• WORK ITEM
Could you write out the appendicitis and bilirubin text starting at "Particularly important is" and ending at "bilirubin for diagnosis.", substituting "conjugated bilirubin" for every "direct bilirubin"?

*** Opening DOCUMENT TEXT ***

Particularly important is the finding that 100% of both perforated and gangrenous appendicitis cases had elevated direct bilirubin, compared to 75% of acute appendicitis cases. This aligns with Eren et al., who described a 36-fold greater risk for perforated appendix or gangrene with elevated direct bilirubin, and Sevinc et al., who noted that direct bilirubin was more accurate than total bilirubin for diagnosis.

*** Closing DOCUMENT TEXT ***
*** Opening SOURCE DATA ***

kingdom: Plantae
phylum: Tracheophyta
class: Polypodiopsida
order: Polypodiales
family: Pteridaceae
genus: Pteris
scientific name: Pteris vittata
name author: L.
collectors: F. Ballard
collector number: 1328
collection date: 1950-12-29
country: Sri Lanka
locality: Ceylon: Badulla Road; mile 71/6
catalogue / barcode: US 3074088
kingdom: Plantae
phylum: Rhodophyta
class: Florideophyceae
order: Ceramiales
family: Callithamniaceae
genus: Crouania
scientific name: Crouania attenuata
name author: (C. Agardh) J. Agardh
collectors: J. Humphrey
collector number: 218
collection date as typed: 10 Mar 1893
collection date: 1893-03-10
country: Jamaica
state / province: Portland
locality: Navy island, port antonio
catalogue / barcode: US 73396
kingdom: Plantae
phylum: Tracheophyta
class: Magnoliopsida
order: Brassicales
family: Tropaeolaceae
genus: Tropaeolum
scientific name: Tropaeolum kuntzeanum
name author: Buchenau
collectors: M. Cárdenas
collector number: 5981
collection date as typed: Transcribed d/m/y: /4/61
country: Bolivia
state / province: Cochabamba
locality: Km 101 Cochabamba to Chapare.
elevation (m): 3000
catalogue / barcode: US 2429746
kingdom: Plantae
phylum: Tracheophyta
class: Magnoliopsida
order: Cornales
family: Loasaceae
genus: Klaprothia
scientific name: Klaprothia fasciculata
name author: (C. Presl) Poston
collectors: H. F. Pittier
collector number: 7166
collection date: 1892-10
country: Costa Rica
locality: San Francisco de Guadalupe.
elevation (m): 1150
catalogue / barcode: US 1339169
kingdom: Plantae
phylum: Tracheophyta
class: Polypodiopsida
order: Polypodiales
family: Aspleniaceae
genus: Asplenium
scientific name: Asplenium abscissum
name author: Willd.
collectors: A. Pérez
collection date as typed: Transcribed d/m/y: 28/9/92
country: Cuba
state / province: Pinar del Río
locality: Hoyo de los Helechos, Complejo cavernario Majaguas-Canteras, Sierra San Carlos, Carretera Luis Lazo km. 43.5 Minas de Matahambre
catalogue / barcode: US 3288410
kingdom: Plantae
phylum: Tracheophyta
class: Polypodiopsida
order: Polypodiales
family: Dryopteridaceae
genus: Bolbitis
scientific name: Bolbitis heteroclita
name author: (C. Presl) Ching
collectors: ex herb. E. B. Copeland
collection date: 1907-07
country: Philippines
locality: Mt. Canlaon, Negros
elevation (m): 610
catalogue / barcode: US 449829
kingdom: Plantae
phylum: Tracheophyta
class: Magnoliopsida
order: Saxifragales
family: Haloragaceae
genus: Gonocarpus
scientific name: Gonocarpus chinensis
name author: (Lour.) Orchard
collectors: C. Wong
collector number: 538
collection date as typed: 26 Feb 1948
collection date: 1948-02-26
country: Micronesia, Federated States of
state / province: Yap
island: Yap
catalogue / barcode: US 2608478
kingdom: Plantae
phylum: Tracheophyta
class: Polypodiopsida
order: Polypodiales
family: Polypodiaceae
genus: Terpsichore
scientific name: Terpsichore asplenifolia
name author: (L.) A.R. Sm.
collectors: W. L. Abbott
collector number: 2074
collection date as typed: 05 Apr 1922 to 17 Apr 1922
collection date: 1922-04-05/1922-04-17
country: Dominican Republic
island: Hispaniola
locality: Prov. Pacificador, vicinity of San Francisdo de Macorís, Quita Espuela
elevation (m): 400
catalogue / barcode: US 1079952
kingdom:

*** Closing SOURCE DATA ***

• REPLY
Particularly important is the finding that 100% of both perforated and gangrenous appendicitis cases had elevated conjugated bilirubin, compared to 75% of acute appendicitis cases. This aligns with Eren et al., who described a 36-fold greater risk for perforated appendix or gangrene with elevated conjugated bilirubin, and Sevinc et al., who noted that conjugated bilirubin was more accurate than total bilirubin for diagnosis.